*What needs to be done*:
Which lines of the data hold the word "tranquilo"? Copy all of them.

(Items from a data source)
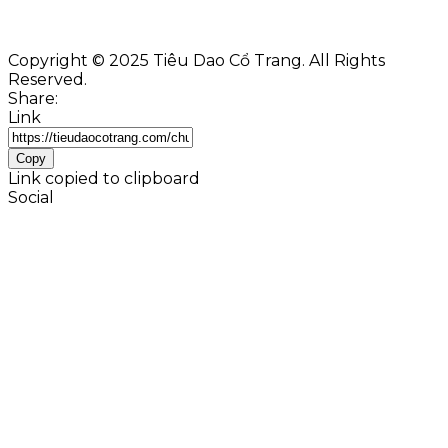
Copyright © 2025 Tiêu Dao Cổ Trang. All Rights
Reserved.
Share:
Link
Copy
Link copied to clipboard
Social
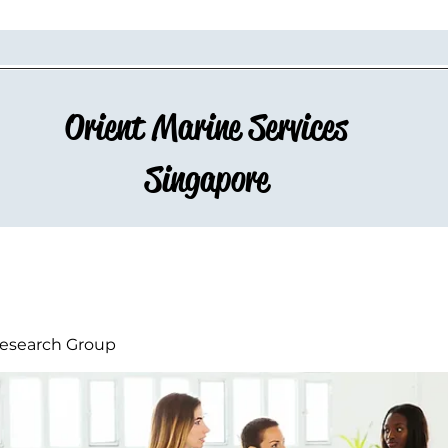
Orient Marine Services
Singapore
esearch Group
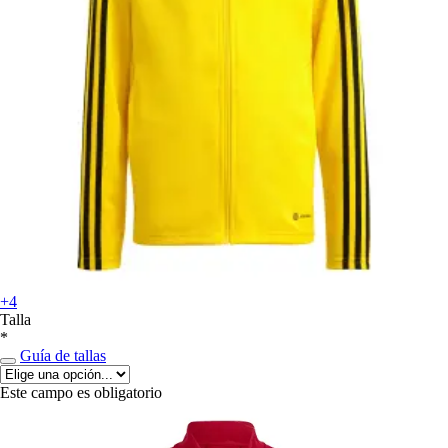
+4
Talla
*
Guía de tallas
Este campo es obligatorio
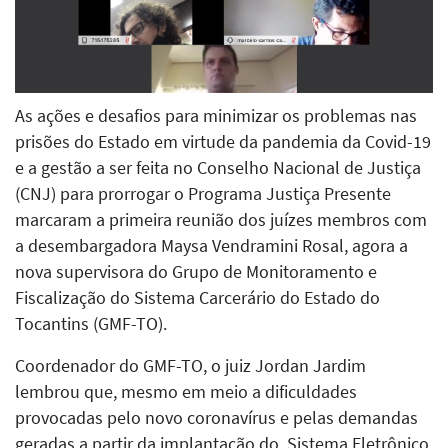
As ações e desafios para minimizar os problemas nas
prisões do Estado em virtude da pandemia da Covid-19
e a gestão a ser feita no Conselho Nacional de Justiça
(CNJ) para prorrogar o Programa Justiça Presente
marcaram a primeira reunião dos juízes membros com
a desembargadora Maysa Vendramini Rosal, agora a
nova supervisora do Grupo de Monitoramento e
Fiscalização do Sistema Carcerário do Estado do
Tocantins (GMF-TO).
Coordenador do GMF-TO, o juiz Jordan Jardim
lembrou que, mesmo em meio a dificuldades
provocadas pelo novo coronavírus e pelas demandas
geradas a partir da implantação do Sistema Eletrônico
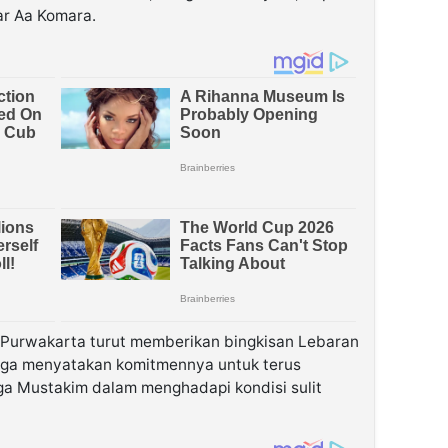
ar Aa Komara.
 Purwakarta turut memberikan bingkisan Lebaran
juga menyatakan komitmennya untuk terus
 Mustakim dalam menghadapi kondisi sulit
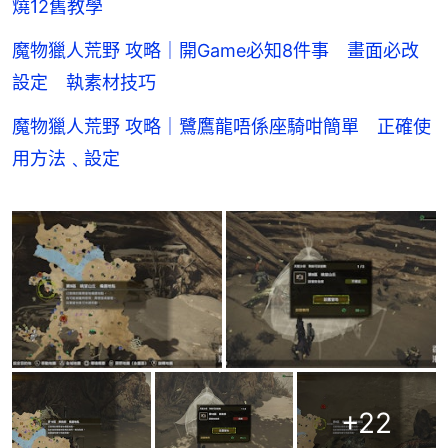
燒12舊教學
魔物獵人荒野 攻略｜開Game必知8件事 畫面必改
設定 執素材技巧
魔物獵人荒野 攻略｜鷺鷹龍唔係座騎咁簡單 正確使
用方法﹑設定
+
22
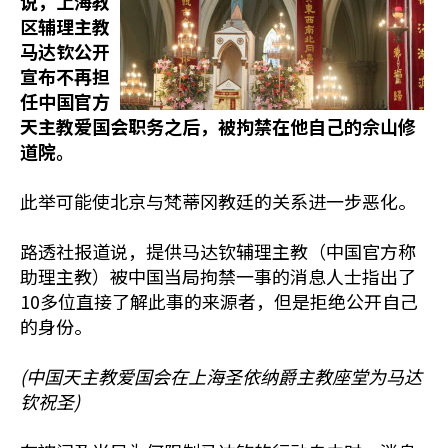
说，上海教
区辅理主教
马达钦公开
宣布不再担
任中国官方
天主教爱国会职务之后，被拘禁在他自己的佘山修
道院。
此举可能使北京与梵蒂冈教廷的关系进一步恶化。
路透社报道说，提供马达钦辅理主教（中国官方称
助理主教）被中国当局拘禁一事的消息人士指出了
10多位直接了解此事的来源者，但是拒绝公开自己
的身份。
(中国天主教爱国会在上海圣依纳爵主教座堂为马达
钦祝圣)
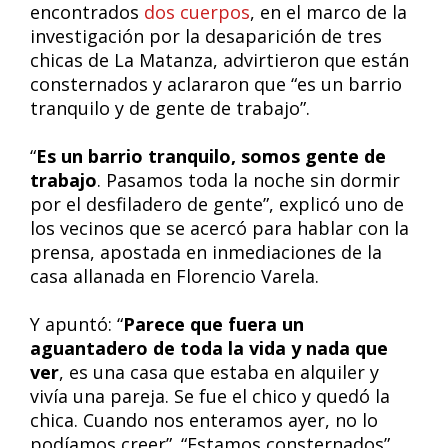
encontrados
dos cuerpos
, en el marco de la
investigación por la desaparición de tres
chicas de La Matanza, advirtieron que están
consternados y aclararon que “es un barrio
tranquilo y de gente de trabajo”.
“
Es un barrio tranquilo, somos gente de
trabajo
. Pasamos toda la noche sin dormir
por el desfiladero de gente”, explicó uno de
los vecinos que se acercó para hablar con la
prensa, apostada en inmediaciones de la
casa allanada en Florencio Varela.
Y apuntó: “
Parece que fuera un
aguantadero de toda la vida y nada que
ver
, es una casa que estaba en alquiler y
vivía una pareja. Se fue el chico y quedó la
chica. Cuando nos enteramos ayer, no lo
podíamos creer”. “Estamos consternados”,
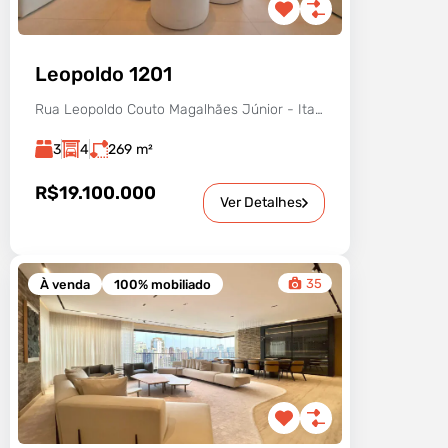
Leopoldo 1201
Rua Leopoldo Couto Magalhães Júnior - Itaim Bibi, São Paulo - SP, Brasil
3
4
269
m²
R$19.100.000
Ver Detalhes
35
À venda
100% mobiliado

*Response to the exercise*:
tranquilo y de gente de trabajo”.
Es un barrio tranquilo, somos gente de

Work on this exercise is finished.